# Driver para usb kingston data travel  120 8GB



## banistelrroy (Ago 5, 2009)

hola a todos tengo un problema con una memoria usb kingston data travel 120 8GB con windows vista me funciona correctamente pero el problema surge cuando lo inserto a cualquier pc que tenga el windows xp no me funciona correctamente no puedo leer todos los archivos de asgina un valor equivocado a laas carpetas de los archivos y en el peor de los casos no lo reconoce....tambien aveces sale esta hardware puede que no funcione correctamente ...no se que es...talvez sera que necesita alguin driver para el xp si es haci porfavor haver si alguien me ayuda dando una dirrecion o pagina para solucionar el problema


----------



## hyden (Ago 14, 2009)

has visto si el formato de la memoria es correcta?
Windows tiene muchas incompatibilidades entre formatos, seguramente sea eso, busca algun formato que sea compatible tanto en xp cómo en vista.
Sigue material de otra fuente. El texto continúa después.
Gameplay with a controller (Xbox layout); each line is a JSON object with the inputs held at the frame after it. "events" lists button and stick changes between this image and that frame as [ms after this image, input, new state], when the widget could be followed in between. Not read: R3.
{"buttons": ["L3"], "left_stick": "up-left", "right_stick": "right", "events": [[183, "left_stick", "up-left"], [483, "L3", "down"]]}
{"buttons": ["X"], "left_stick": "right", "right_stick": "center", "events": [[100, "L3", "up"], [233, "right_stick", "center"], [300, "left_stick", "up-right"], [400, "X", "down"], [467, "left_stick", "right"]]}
Vuelvas toda la información en el ordenador, lo formateas con el formato que sea, y vuelves a poner la información en el usb.
Seguramente eso funcione.
Suerte


----------



## vientozonda (Ago 30, 2009)

Hola banistelrroy, mira seguro que has formateado tu pendrive bajo windows vista, si es así te recomiendo copiar toda la información en tu pc y formatearlo de nuevo pero bajo winxp, a mi me pasó algo parecido con un DVD y ahora que lo quiero leer con xp no puedo, intenta eso. saludos


----------